YOUR GOAL: A line qualifies if it holds the string "space". Copy every qualifying line from the records.

:: DATA FOR THE TASK ::

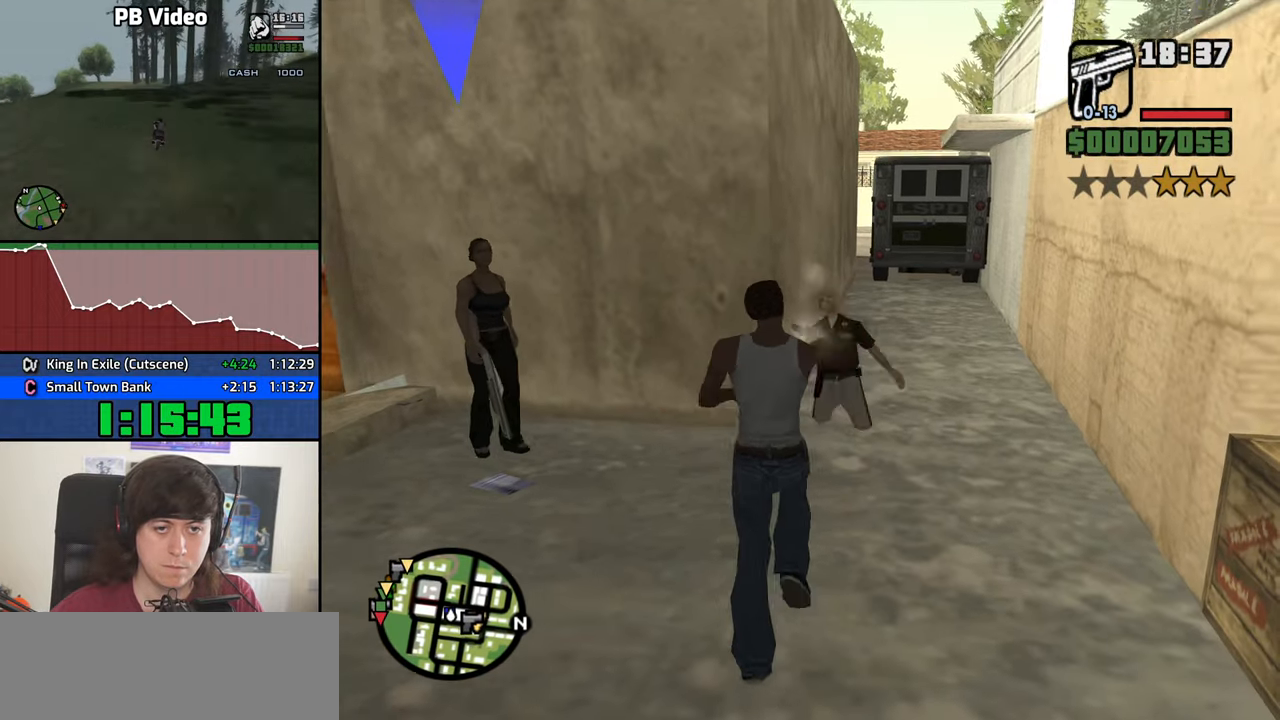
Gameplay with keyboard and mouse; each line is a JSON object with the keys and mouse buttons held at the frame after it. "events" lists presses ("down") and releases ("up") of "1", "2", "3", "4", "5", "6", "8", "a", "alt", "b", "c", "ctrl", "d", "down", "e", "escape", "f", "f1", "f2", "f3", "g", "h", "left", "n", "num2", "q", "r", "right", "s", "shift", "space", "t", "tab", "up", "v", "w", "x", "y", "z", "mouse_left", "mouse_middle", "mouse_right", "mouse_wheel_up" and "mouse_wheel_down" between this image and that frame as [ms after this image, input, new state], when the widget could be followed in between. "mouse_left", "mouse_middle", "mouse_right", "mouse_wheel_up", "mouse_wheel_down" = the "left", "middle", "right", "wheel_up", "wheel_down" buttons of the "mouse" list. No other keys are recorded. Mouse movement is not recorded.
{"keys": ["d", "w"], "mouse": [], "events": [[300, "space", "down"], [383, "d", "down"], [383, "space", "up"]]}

:::
:: DATA FOR THE TASK ::

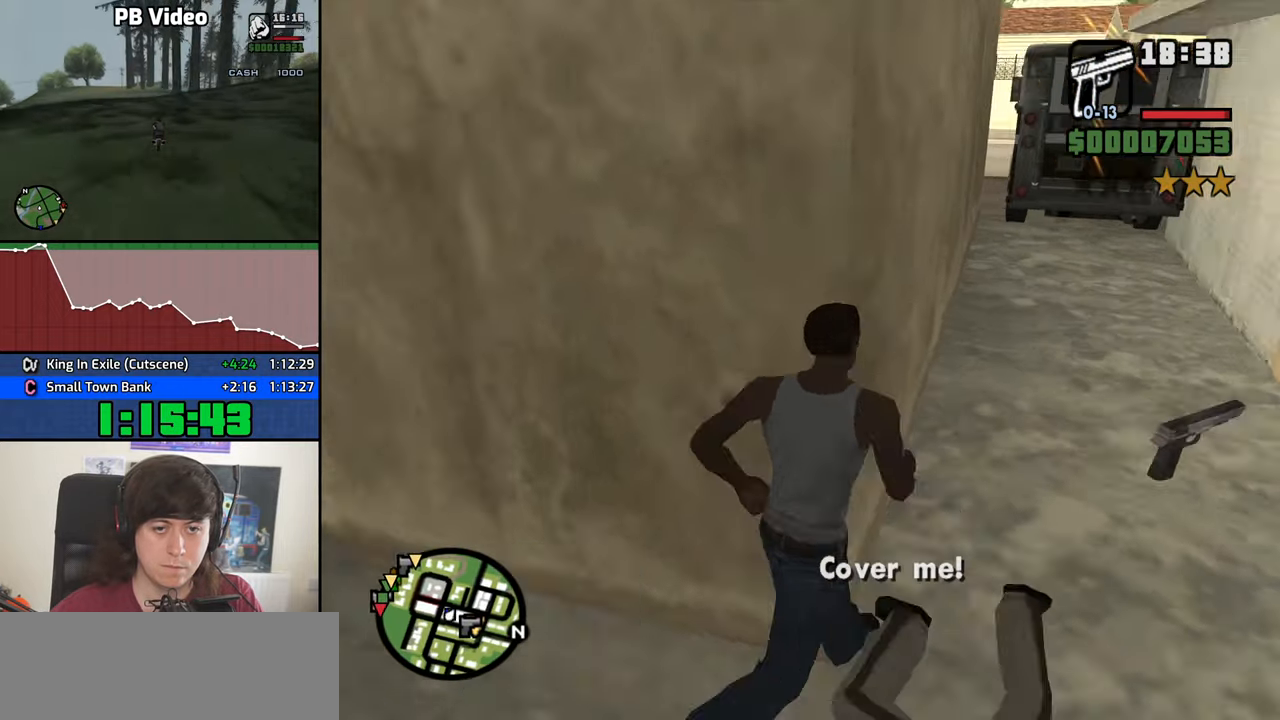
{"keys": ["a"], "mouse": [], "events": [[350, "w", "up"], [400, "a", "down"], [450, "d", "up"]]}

:::

RESPONSE AREA:
Gameplay with keyboard and mouse; each line is a JSON object with the keys and mouse buttons held at the frame after it. "events" lists presses ("down") and releases ("up") of "1", "2", "3", "4", "5", "6", "8", "a", "alt", "b", "c", "ctrl", "d", "down", "e", "escape", "f", "f1", "f2", "f3", "g", "h", "left", "n", "num2", "q", "r", "right", "s", "shift", "space", "t", "tab", "up", "v", "w", "x", "y", "z", "mouse_left", "mouse_middle", "mouse_right", "mouse_wheel_up" and "mouse_wheel_down" between this image and that frame as [ms after this image, input, new state], when the widget could be followed in between. "mouse_left", "mouse_middle", "mouse_right", "mouse_wheel_up", "mouse_wheel_down" = the "left", "middle", "right", "wheel_up", "wheel_down" buttons of the "mouse" list. No other keys are recorded. Mouse movement is not recorded.
{"keys": ["d", "w"], "mouse": [], "events": [[300, "space", "down"], [383, "d", "down"], [383, "space", "up"]]}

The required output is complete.